Question –
Consider the sequence $\langle x_n \rangle , \: n \geq 0$ defined by the recurrence relation $x_{n+1} = c . x^2_n -2$, where $c > 0$.
Suppose there exists a non-empty, open interval $(a, b)$ such that for all $x_0$ satisfying $a < x_0 < b$, the sequence converges to a limit. The sequence converges to the value?

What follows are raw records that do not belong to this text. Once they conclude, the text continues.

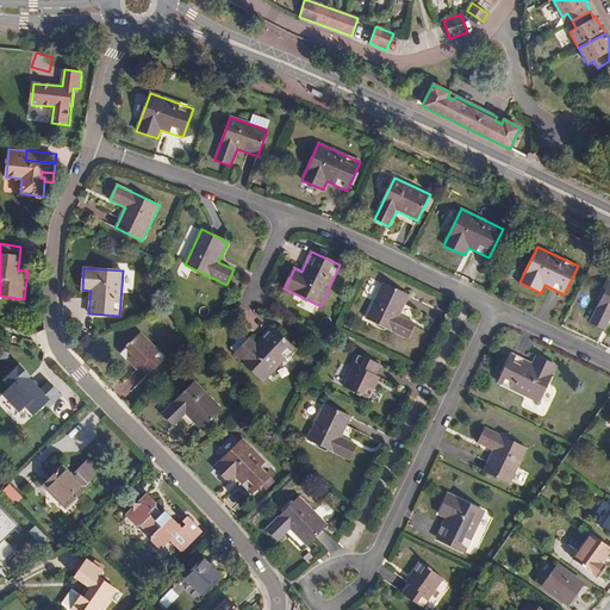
[(605,329),(609,319),(609,281),(590,322),(605,329)]
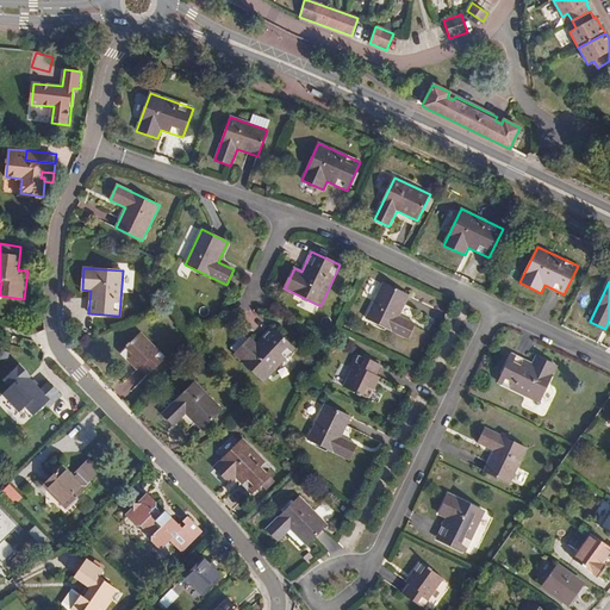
[(416,324),(399,316),(410,296),(383,282),(366,318),(409,340),(416,324)]
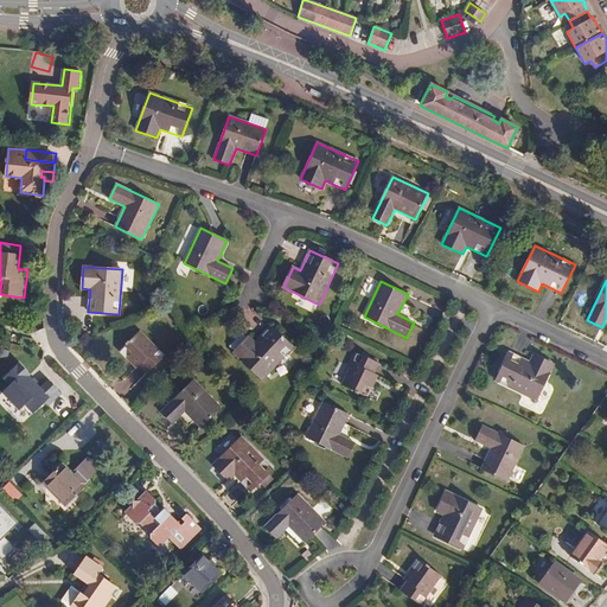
[(272,326),(255,342),(250,337),(249,337),(243,332),(230,346),(235,351),(234,353),(262,379),(293,346),(272,326)]
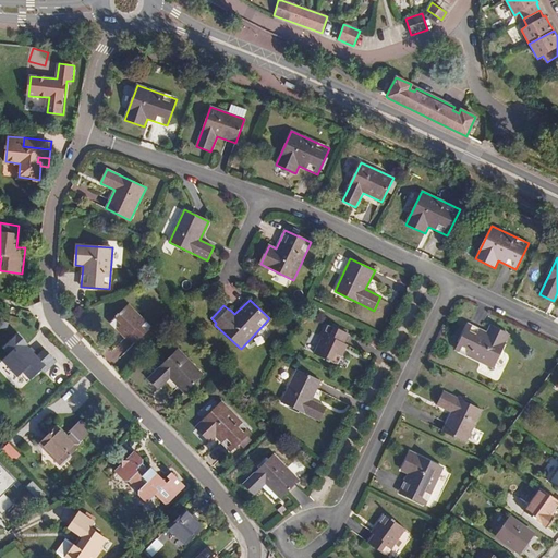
[(152,327),(129,304),(109,323),(125,338),(128,336),(135,343),(152,327)]
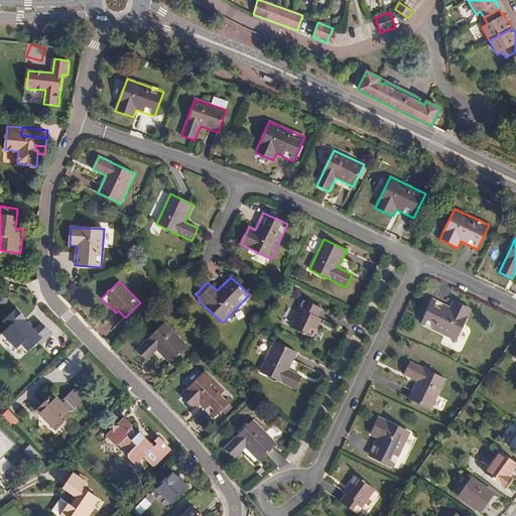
[(454,301),(450,308),(433,299),(421,324),(457,340),(471,309),(454,301)]
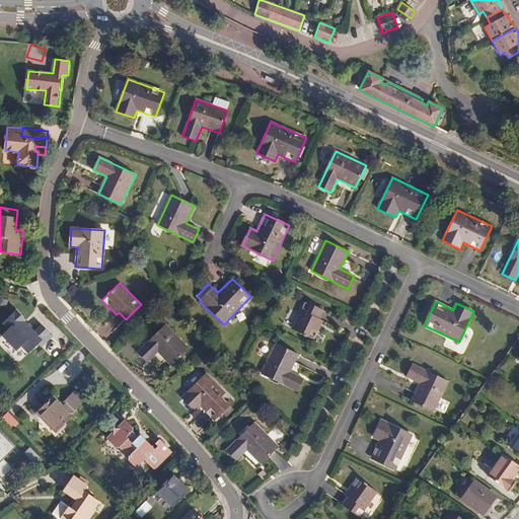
[(322,321),(319,320),(324,311),(305,302),(292,328),(314,340),(322,321)]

$A. \frac{1+\sqrt{1+8c}}{2c}$
$B. \frac{1-\sqrt{1+8c}}{2c}$
$C. 2$
$D. \frac{2}{2c-1}$
Since it converges, we can write: $x=cx^2 -2$
or
$cx^2 -x -2 = 0$
Solving it gives-
$x=\frac{1\pm \sqrt{1+8c}}{2c}$
So both options (A) and (B) satisfy this.
The answer is (B). I am not able to proceed further. Please help
Best Answer
Let $f(x)=cx^2-2$. Indeed, $f(x)=x\iff x=\frac{1\pm\sqrt{1+8c}}2$. But$$f'\left(\frac{1+\sqrt{1+8c}}2\right)=1+\sqrt{1+8c}>0$$and therefore if $x_0$ is slightly larger than $f(x_0)$, then $f(x_0)>x_0$ and, in fact, the sequence $(x_n)_{n\in\mathbb N}$ is strictly increasing. Therefore, we don't have $\lim_{n\to\infty}x_n=x_0$. So, A. is not an option.